Dominic Keating said that it was a difficult shoot, and conditions were unpleasant: "This planet has no light we're in some dark, dingy, forest. You turn the torch on all you can see are particles in the air, and we're breathing it in 15 hours a day." They were still able to have some fun with the guest actors, he said. "They are hysterical! So sometimes it's really work, but in amongst that we're just laughing like hyenas."
During shooting, director of photography Marvin Rush had to use a powerful flashlight to paint the path of the laser beams to create realistic illumination across the leaves for the weapons fire that would be added in post production.

The "Rogue Planet" of the title presented some challenges for Ron B. Moore and the visual effects team at EdenFX. As it was a planet that did not orbit a sun, there was no light to show it. They were excited about the shot they had put together until supervising producer Peter Lauritson asked if they were going to put stars on the left side of the image, not realizing that the absence of stars was caused by the planet. Moore realized they would have to go with something less realistic and cheat by increasing the light levels so that the planet was more noticeable.
Dan Curry and John Teska were responsible for the design of the planet's CGI creatures. They took advantage of improvements to LightWave, the software they were using, and created a wild boar-like creature by repurposing the Klingon targ that appeared in the episode Sleeping Dogs. They also designed the true form of the wraith.

== Reception ==

Rogue Planet was first aired in the United States on UPN on March 20, 2002. According to Nielsen Media Research, it received a 3.3/5 rating share among adults. This means it had an average of 4.69 million viewers. Among first run science fiction or fantasy genre shows that week Enterprise came in fourth place behind Smallville, Dark Angel, and Charmed.

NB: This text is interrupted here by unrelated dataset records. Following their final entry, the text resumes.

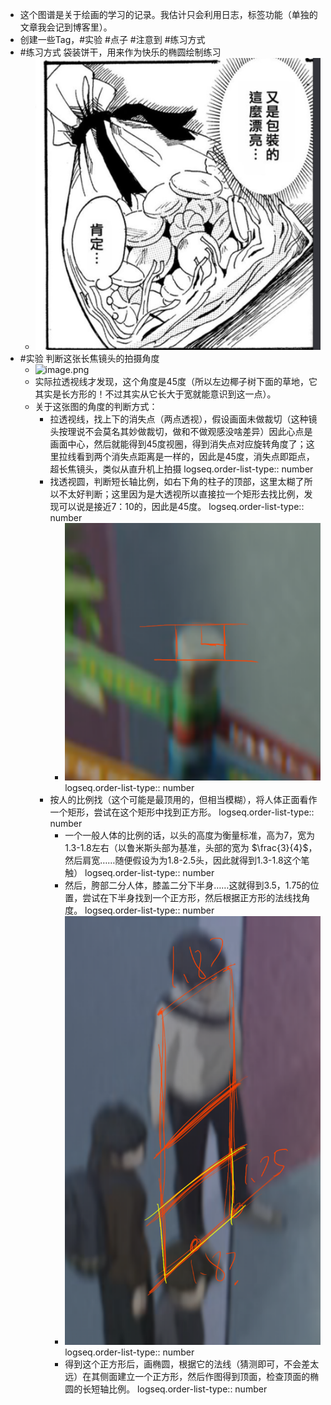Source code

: - 这个图谱是关于绘画的学习的记录。我估计只会利用日志，标签功能（单独的文章我会记到博客里）。
- 创建一些Tag，#实验 #点子 #注意到 #练习方式
- #练习方式 袋装饼干，用来作为快乐的椭圆绘制练习
	- ![image.png](../assets/image_1756606893616_0.png)
- #实验 判断这张长焦镜头的拍摄角度
	- ![image.png](../assets/image_1756606946719_0.png)
	- 实际拉透视线才发现，这个角度是45度（所以左边椰子树下面的草地，它其实是长方形的！不过其实从它长大于宽就能意识到这一点）。
	- 关于这张图的角度的判断方式：
		- 拉透视线，找上下的消失点（两点透视），假设画面未做裁切（这种镜头按理说不会莫名其妙做裁切，做和不做观感没啥差异）因此心点是画面中心，然后就能得到45度视圈，得到消失点对应旋转角度了；这里拉线看到两个消失点距离是一样的，因此是45度，消失点即距点，超长焦镜头，类似从直升机上拍摄
		  logseq.order-list-type:: number
		- 找透视圆，判断短长轴比例，如右下角的柱子的顶部，这里太糊了所以不太好判断；这里因为是大透视所以直接拉一个矩形去找比例，发现可以说是接近7：10的，因此是45度。
		  logseq.order-list-type:: number
			- ![image.png](../assets/image_1756607318853_0.png)
			  logseq.order-list-type:: number
		- 按人的比例找（这个可能是最顶用的，但相当模糊），将人体正面看作一个矩形，尝试在这个矩形中找到正方形。
		  logseq.order-list-type:: number
			- 一个一般人体的比例的话，以头的高度为衡量标准，高为7，宽为1.3-1.8左右（以鲁米斯头部为基准，头部的宽为 $\frac{3}{4}$，然后肩宽……随便假设为为1.8-2.5头，因此就得到1.3-1.8这个笔触）
			  logseq.order-list-type:: number
			- 然后，胯部二分人体，膝盖二分下半身……这就得到3.5，1.75的位置，尝试在下半身找到一个正方形，然后根据正方形的法线找角度。
			  logseq.order-list-type:: number
			- ![image.png](../assets/image_1756608451160_0.png)
			  logseq.order-list-type:: number
			- 得到这个正方形后，画椭圆，根据它的法线（猜测即可，不会差太远）在其侧面建立一个正方形，然后作图得到顶面，检查顶面的椭圆的长短轴比例。
			  logseq.order-list-type:: number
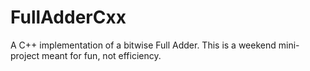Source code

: # FullAdderCxx
A C++ implementation of a bitwise Full Adder. This is a weekend mini-project meant for fun, not efficiency.
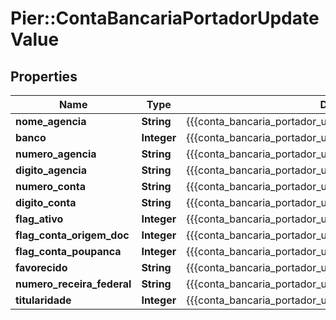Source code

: # Pier::ContaBancariaPortadorUpdateValue

## Properties
Name | Type | Description | Notes
------------ | ------------- | ------------- | -------------
**nome_agencia** | **String** | {{{conta_bancaria_portador_update_nome_agencia_value}}} | [optional] 
**banco** | **Integer** | {{{conta_bancaria_portador_update_banco_value}}} | 
**numero_agencia** | **String** | {{{conta_bancaria_portador_update_numero_agencia_value}}} | 
**digito_agencia** | **String** | {{{conta_bancaria_portador_update_digito_agencia_value}}} | [optional] 
**numero_conta** | **String** | {{{conta_bancaria_portador_update_numero_conta_value}}} | 
**digito_conta** | **String** | {{{conta_bancaria_portador_update_digito_conta_value}}} | [optional] 
**flag_ativo** | **Integer** | {{{conta_bancaria_portador_update_flag_ativo_value}}} | 
**flag_conta_origem_doc** | **Integer** | {{{conta_bancaria_portador_update_flag_conta_origem_doc_value}}} | 
**flag_conta_poupanca** | **Integer** | {{{conta_bancaria_portador_update_flag_conta_poupanca_value}}} | 
**favorecido** | **String** | {{{conta_bancaria_portador_update_favorecido_value}}} | 
**numero_receira_federal** | **String** | {{{conta_bancaria_portador_update_numero_receira_federal_value}}} | 
**titularidade** | **Integer** | {{{conta_bancaria_portador_update_titularidade_value}}} | [optional] 


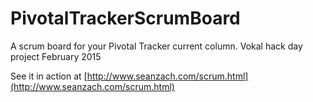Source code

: # PivotalTrackerScrumBoard
A scrum board for your Pivotal Tracker current column. Vokal hack day project February 2015

See it in action at [http://www.seanzach.com/scrum.html](http://www.seanzach.com/scrum.html)
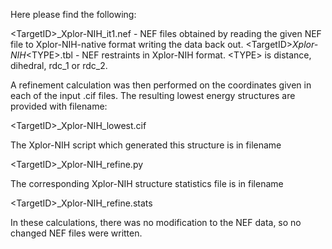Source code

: Here please find the following:

\<TargetID\>_Xplor-NIH_it1.nef    - NEF files obtained by reading the given
                                  NEF file to Xplor-NIH-native format
                                  writing the data back out.
\<TargetID\>_Xplor-NIH_\<TYPE\>.tbl - NEF restraints in Xplor-NIH
                                  format. \<TYPE\> is distance, dihedral,
                                  rdc_1 or rdc_2.


A refinement calculation was then performed on the coordinates given
in each of the input .cif files. The resulting lowest energy
structures are provided with filename:

   \<TargetID\>_Xplor-NIH_lowest.cif

The Xplor-NIH script which generated this structure is in filename

   \<TargetID\>_Xplor-NIH_refine.py

The corresponding Xplor-NIH structure statistics file is in filename

   \<TargetID\>_Xplor-NIH_refine.stats

In these calculations, there was no modification to the NEF data, so
no changed NEF files were written.
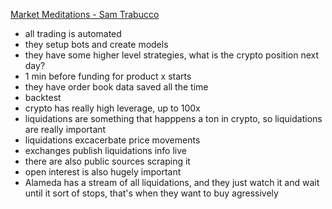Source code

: [Market Meditations - Sam Trabucco](https://episodes.buzzsprout.com/c1levysd1n3pqtwyfkkjxr67is61)
- all trading is automated
- they setup bots and create models
- they have some higher level strategies, what is the crypto position next day?
- 1 min before funding for product x starts
- they have order book data saved all the time
- backtest
- crypto has really high leverage, up to 100x
- liquidations are something that happpens a ton in crypto, so liquidations are really important
- liquidations excacerbate price movements
- exchanges publish liquidations info live
- there are also public sources scraping it
- open interest is also hugely important
- Alameda has a stream of all liquidations, and they just watch it and wait until it sort of stops, that's when they want to buy agressively










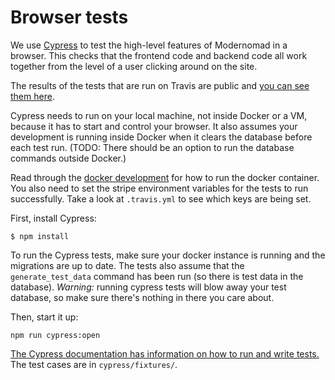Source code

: # Browser tests

We use [Cypress](https://www.cypress.io/) to test the high-level features of Modernomad in a browser. This checks that the frontend code and backend code all work together from the level of a user clicking around on the site.

The results of the tests that are run on Travis are public and [you can see them here](https://dashboard.cypress.io/#/projects/3gfovh/runs).

Cypress needs to run on your local machine, not inside Docker or a VM, because it has to start and control your browser. It also assumes your development is running inside Docker when it clears the database before each test run. (TODO: There should be an option to run the database commands outside Docker.)

Read through the [docker development][1] for how to run the docker container. You also need to set the stripe environment variables for the tests to run successfully. Take a look at `.travis.yml` to see which keys are being set. 

First, install Cypress:

    $ npm install

To run the Cypress tests, make sure your docker instance is running and the migrations are up to date. The tests also assume that the `generate_test_data` command has been run (so there is test data in the database). *Warning:* running cypress tests will blow away your test database, so make sure there's nothing in there you care about. 

Then, start it up: 

    npm run cypress:open

[The Cypress documentation has information on how to run and write tests.](https://docs.cypress.io/) The test cases are in `cypress/fixtures/`.


[1]: docker-development-environment.md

Michelle Erica Green of TrekNation was critical of the familiar premise but praised the "interesting camera work and strong performances -- the two biggest things Enterprise has going for it."
Aint It Cool News gave the episode 2.5 out of 5 and criticized the episode as "too simplistic" comparing it to past Star Trek episodes, and found the clunky CGI off-putting. Television Without Pity gave the episode a grade C−.
Keith DeCandido of Tor.com gave it 3 out of 10, in his 2022 rewatch. He questioned the relevance of setting the episode on a rogue planet, and said there were unexplored story possibilities. DeCandido says the straightforward ending is not even anticlimactic because it is just like "the rest of this dreary, goes-nowhere episode."

Christian Kriticos writing for StarTrek.com says the use of the poetry of William Butler Yeats is more than a plot device, that it teaches us something meaningful about Archer and his drive for exploration, that he is on "a search for something higher; something which, perhaps, can never be reached."

The book Beyond the Final Frontier: An Unauthorised Review of the Trek Universe on Television and Film called it "probably the weakest episode of the season, it's not bad so much as anti-climactic." They criticized the lack of originality and said it could just as easily have been a Star Trek: Voyager episode.

TechRepublic included the episode as number 3 on its list of the 5 worst episodes of Enterprise.
A 2016, binge guide by Wired criticized the episode and recommended skipping it entirely. They described it as a "sluggish, slow episode that might just make you want to climb into a shell and never come out."

== Home media release ==
The first home media release of the episode was on VHS in the UK on September 2, 2002. The episodes "Fusion" and "Rogue Planet" were included on the tape. It was first made available in the United States on DVD, as part of the season one box set released May 2005. The Blu-ray (1080p) release of Enterprise was announced in early 2013, and was released in the United States on March 26 with the UK release following on April 1.